Datasets are organised into collections matching folder paths under the session:
| collection | content |
|---|---|
raw_task_data_NN/ |
iblrig outputs for the Nth task collection: _iblrig_taskSettings.raw.json, _iblrig_stimPositionScreen.raw.csv, frame data |
alf/task_NN/ |
IBL-extracted task-level data in the session/FPGA clock: _ibl_passivePeriods.intervalsTable.csv, _ibl_passiveStims.table.csv, _ibl_passiveGabor.table.csv |
raw_ephys_data/probeNN/ |
raw SpikeGLX data per probe: .ap.cbin, .sync.npy (probe-to-session-clock map), .ap.meta |
alf/probeNN/<sorter>/ |
spike-sorted output: spikes.times.npy, spikes.clusters.npy, clusters.uuids.csv, plus cluster metrics. <sorter> is one of iblsorter, pykilosort |
raw_video_data/ |
raw video per camera: _iblrig_<C>Camera.raw.mp4, frameData.bin for <C> in {left, right, body} |
alf/ (top level) |
per-camera extracted: _ibl_<C>Camera.times.npy (frame times in session clock), _ibl_<C>Camera.dlc.pqt (DeepLabCut tracking), _ibl_<C>Camera.lightningPose.pqt (Lightning Pose tracking — newer replacement) |
Iblrig uses inconsistent naming for SpikeGLX probe files: imec0 vs imec00, imec1 vs imec01. Try both when checking presence.
Both are registered as one file per camera with the same _ibl_<C>Camera. prefix and different extensions:
_ibl_<C>Camera.dlc.pqt— DeepLabCut output. Older pipeline; what most existing sessions have._ibl_<C>Camera.lightningPose.pqt— Lightning Pose output. Newer pipeline replacing DLC.
There is no single dataset that covers all three cameras at once.
Per-probe trajectory and histology pipeline state lives in Alyx's insertions table, not in any loadable dataset file. Accessed via:
ins = one.alyx.rest('insertions', 'list', id=pid, no_cache=True)[0]Useful fields:
ins['json']['xyz_picks']— list of manual probe-tip picks on the histology stack.ins['json']['extended_qc']['alignment_count']— how many alignments have been uploaded.ins['json']['extended_qc']['alignment_resolved']— whether the trajectory is finalised.
Histology TIF stacks for a subject are not on Alyx; they live in a flatiron HTTP directory under the subject's path. Listing requires an authenticated HTTP request (see scripts/check_histology_status.py).
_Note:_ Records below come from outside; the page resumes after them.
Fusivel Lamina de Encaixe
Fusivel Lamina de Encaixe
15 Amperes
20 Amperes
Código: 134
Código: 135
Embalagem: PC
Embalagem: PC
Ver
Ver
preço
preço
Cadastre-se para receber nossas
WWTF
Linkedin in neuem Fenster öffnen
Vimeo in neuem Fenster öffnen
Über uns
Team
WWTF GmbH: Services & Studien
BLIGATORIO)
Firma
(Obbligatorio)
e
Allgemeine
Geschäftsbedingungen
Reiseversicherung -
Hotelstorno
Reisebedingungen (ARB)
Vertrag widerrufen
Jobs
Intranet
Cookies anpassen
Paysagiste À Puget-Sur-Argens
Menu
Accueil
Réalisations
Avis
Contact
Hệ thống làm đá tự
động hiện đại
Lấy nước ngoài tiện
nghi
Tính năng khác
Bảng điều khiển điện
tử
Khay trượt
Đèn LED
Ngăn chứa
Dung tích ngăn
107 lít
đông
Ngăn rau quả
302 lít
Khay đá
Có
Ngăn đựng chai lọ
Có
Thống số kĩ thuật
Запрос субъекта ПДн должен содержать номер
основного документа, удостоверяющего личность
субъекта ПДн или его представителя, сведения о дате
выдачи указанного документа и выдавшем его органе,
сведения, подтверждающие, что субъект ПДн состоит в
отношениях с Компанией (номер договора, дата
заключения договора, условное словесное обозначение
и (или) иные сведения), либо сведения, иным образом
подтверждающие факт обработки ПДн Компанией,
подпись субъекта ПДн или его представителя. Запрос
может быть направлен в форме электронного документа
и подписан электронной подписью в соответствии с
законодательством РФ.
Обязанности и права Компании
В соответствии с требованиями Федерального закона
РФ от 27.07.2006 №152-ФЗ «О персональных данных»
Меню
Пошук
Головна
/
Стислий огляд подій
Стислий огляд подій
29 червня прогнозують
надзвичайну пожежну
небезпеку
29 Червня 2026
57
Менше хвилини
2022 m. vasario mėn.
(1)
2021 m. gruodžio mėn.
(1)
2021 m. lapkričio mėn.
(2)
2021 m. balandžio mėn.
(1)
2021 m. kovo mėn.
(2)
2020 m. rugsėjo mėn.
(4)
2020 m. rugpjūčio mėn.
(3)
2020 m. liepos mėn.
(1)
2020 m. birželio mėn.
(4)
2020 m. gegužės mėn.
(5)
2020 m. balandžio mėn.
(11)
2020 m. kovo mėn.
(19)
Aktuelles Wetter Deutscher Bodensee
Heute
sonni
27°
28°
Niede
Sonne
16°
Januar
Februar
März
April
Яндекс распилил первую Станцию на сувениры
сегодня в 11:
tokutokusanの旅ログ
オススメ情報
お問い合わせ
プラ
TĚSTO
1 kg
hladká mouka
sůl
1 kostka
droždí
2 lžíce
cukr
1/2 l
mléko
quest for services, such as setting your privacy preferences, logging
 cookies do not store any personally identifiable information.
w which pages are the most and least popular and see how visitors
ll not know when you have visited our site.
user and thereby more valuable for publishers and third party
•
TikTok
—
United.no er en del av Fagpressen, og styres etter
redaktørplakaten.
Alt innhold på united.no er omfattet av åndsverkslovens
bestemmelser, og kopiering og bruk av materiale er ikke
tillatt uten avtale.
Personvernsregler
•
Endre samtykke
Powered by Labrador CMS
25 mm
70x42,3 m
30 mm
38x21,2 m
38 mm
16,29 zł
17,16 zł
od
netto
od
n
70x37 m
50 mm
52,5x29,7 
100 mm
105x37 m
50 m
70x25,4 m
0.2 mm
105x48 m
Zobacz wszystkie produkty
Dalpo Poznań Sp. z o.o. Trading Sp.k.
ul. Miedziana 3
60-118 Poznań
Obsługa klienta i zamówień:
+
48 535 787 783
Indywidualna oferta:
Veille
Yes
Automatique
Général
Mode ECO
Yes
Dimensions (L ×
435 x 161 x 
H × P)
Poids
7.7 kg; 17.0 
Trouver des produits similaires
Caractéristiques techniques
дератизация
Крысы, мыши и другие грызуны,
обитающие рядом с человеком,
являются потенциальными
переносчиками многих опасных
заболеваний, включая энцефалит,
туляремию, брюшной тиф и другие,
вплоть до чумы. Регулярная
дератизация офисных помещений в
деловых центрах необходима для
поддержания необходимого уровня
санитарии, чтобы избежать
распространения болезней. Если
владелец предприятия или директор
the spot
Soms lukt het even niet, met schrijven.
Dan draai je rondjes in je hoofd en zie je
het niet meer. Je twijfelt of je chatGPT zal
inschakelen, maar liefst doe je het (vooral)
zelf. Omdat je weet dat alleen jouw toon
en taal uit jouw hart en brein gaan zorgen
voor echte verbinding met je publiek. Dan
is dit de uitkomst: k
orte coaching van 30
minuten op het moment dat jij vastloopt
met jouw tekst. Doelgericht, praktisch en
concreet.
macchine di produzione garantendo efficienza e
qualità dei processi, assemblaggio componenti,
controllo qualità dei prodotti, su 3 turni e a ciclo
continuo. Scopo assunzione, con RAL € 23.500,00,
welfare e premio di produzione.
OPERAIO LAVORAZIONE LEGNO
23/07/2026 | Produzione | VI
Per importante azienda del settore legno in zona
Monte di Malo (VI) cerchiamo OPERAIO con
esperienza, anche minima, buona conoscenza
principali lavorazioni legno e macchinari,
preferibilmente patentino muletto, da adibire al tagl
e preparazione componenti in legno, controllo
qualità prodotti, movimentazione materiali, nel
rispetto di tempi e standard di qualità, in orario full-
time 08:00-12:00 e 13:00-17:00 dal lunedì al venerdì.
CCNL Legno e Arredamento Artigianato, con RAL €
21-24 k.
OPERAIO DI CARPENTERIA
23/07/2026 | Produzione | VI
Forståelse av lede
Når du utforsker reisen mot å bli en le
fetch_sessions in psyfun/io.py (run by scripts/fetch_data.py) builds
metadata/sessions.pqt, one row per session. Alongside session metadata
and task-epoch timings, each row records which datasets IBL has extracted:
- Task alf datasets, per passive slot (
task_pre,task_post). - Ephys, per probe: raw AP, sync, spike sorting, bombcell.
probeNN_sorteralso records the chosen sorter name, revision, and version. - Video, per camera: raw video, pose tracking, three video-QC outcomes.
- Histology: image stacks, plus per-probe tracing and alignment state.
Most dataset columns hold a three-state value: extraction complete, extraction error (raw data present but the derived dataset is missing), or raw data missing. See specs/check_dataset_extraction.md for the full column list and rules.
Some derivative tables aggregated by psyfun are stored under data/ and metadata/ rather than on Alyx:
metadata/sessions.pqt— one row per session, with metadata, dataset-presence status, and task-epoch timings.metadata/insertions.pqt— one row per probe insertion in the project.metadata/histology_status.pqt— output ofscripts/check_histology_status.py.data/units.pqt— unit-level table joined across sessions.data/spikes.h5— spike times keyed by unit UUID.data/bombcell.pqt— bombcell QC outputs.
These are local rebuilds, not Alyx state. Regenerate by running the relevant script in scripts/.